(Beginning of Source data)
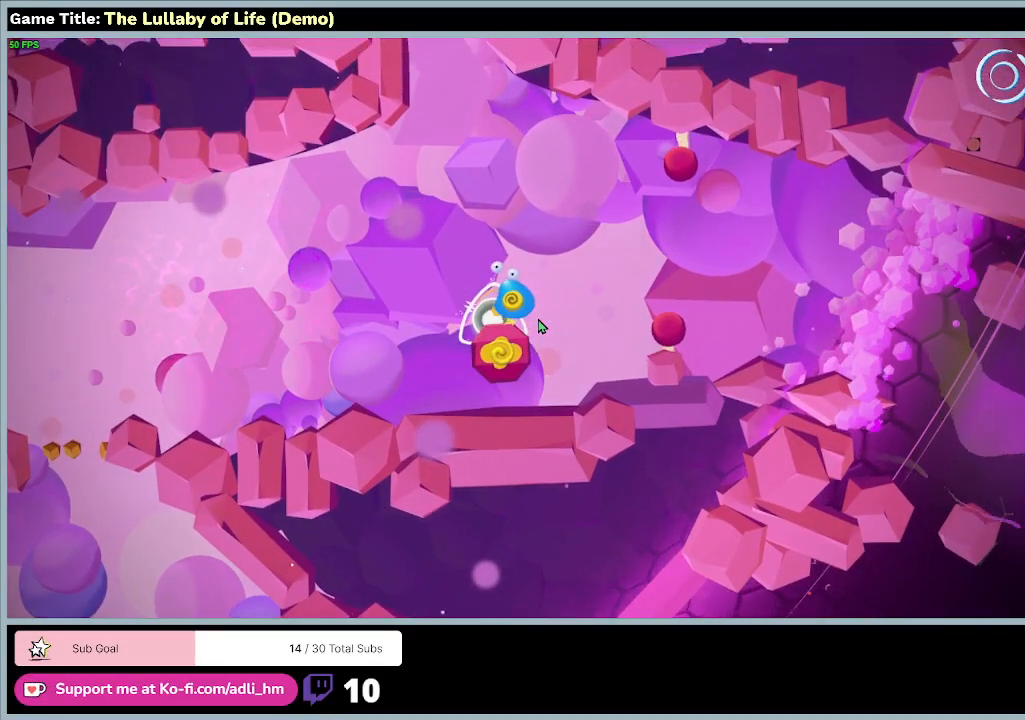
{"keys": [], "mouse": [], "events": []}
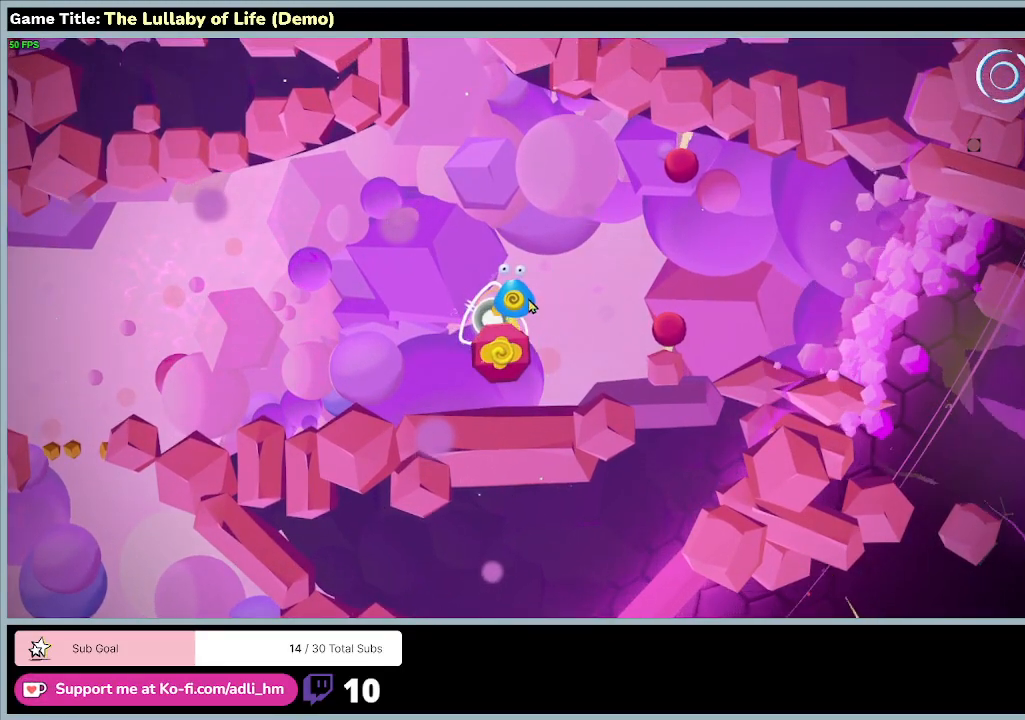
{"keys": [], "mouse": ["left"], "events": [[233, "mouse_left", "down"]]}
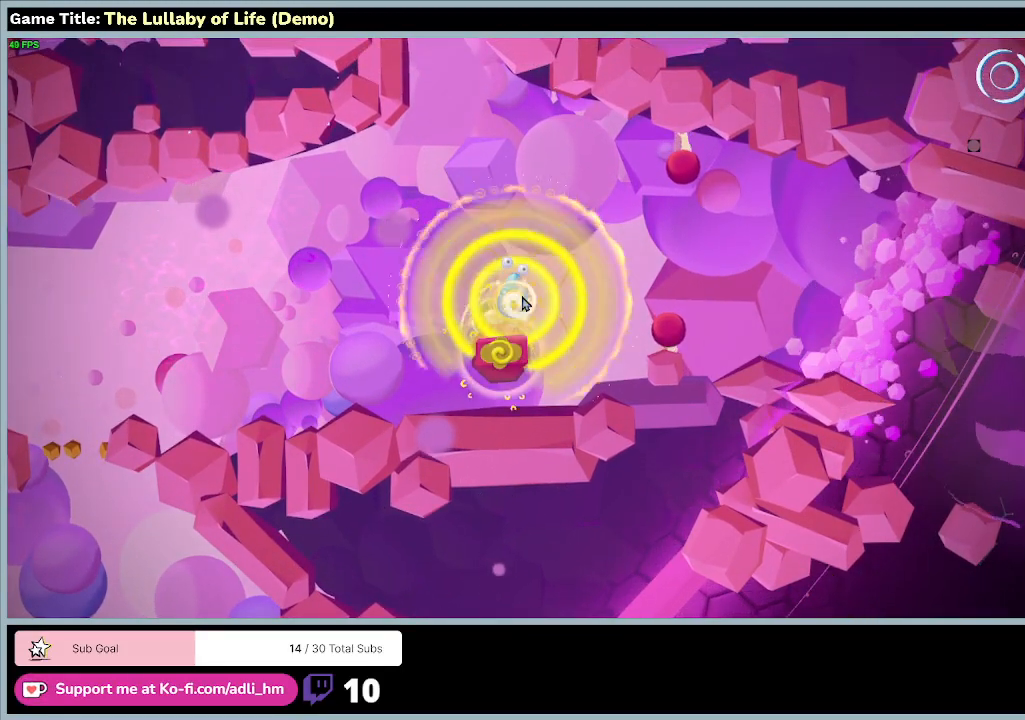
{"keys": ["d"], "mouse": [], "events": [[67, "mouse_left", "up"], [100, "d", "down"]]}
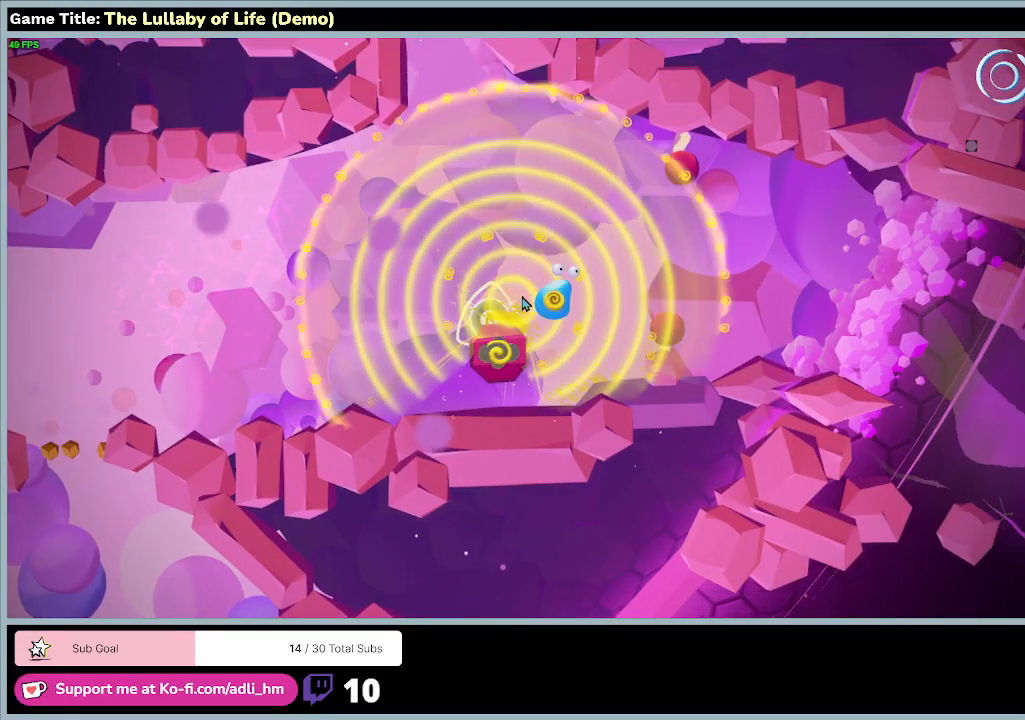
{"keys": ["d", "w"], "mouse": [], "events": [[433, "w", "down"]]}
(End of Source data)
(Beginning of Source data)
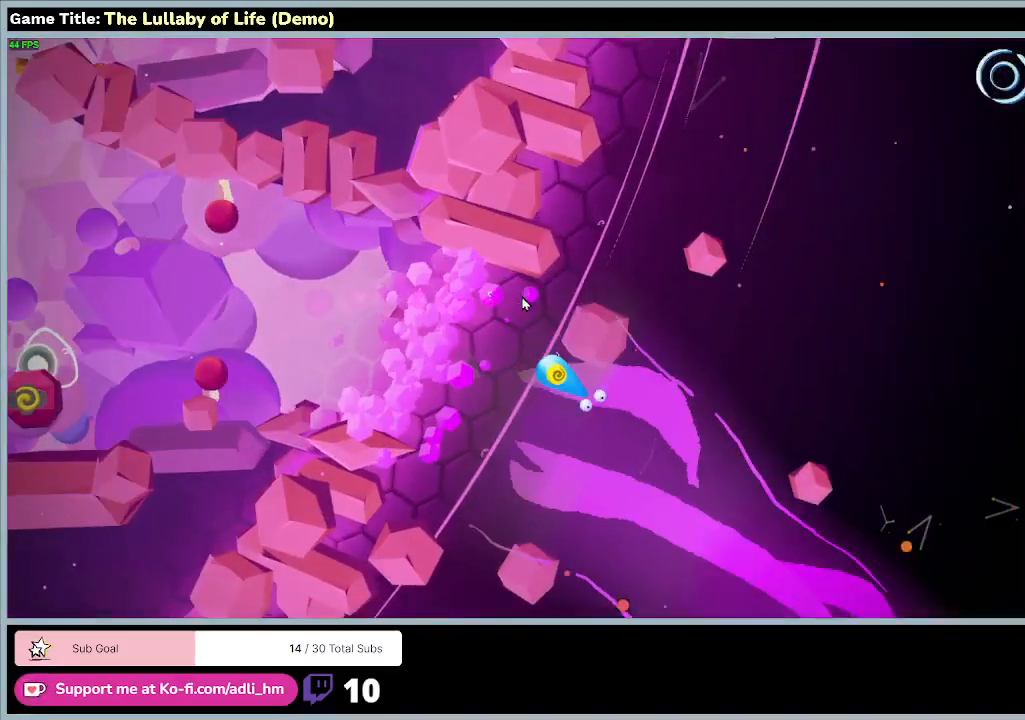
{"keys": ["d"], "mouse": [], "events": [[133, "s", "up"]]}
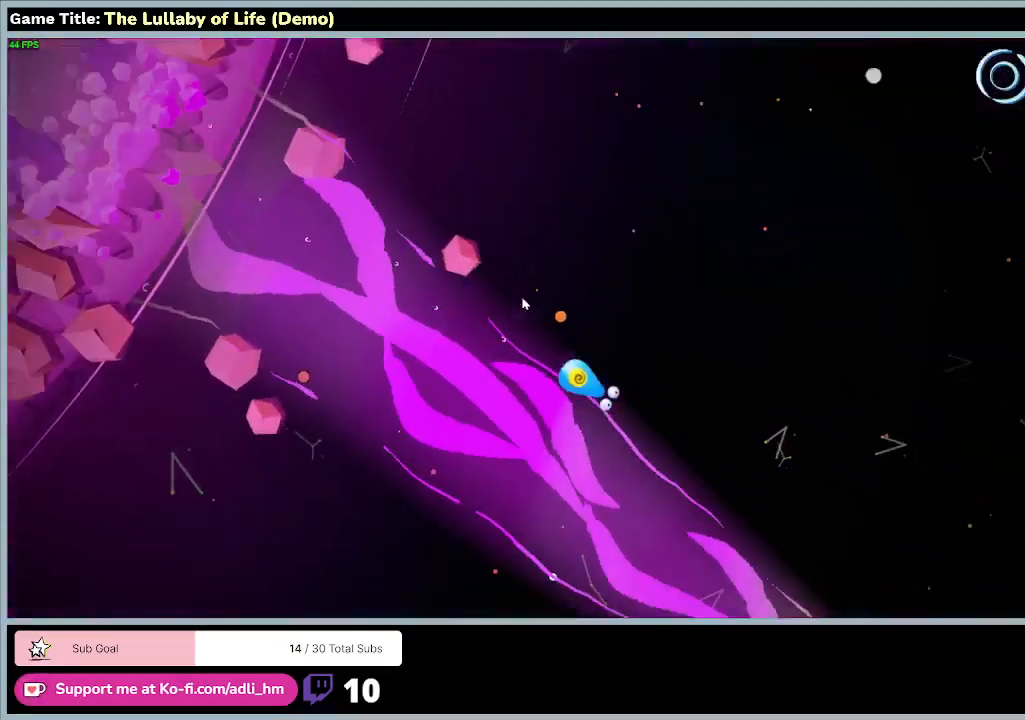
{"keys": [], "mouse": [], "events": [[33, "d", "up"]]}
(End of Source data)
§ How to complete this task
A single integer is the expected output: the number of lines in the data that include the word "down".

§ Reply to the exercise
3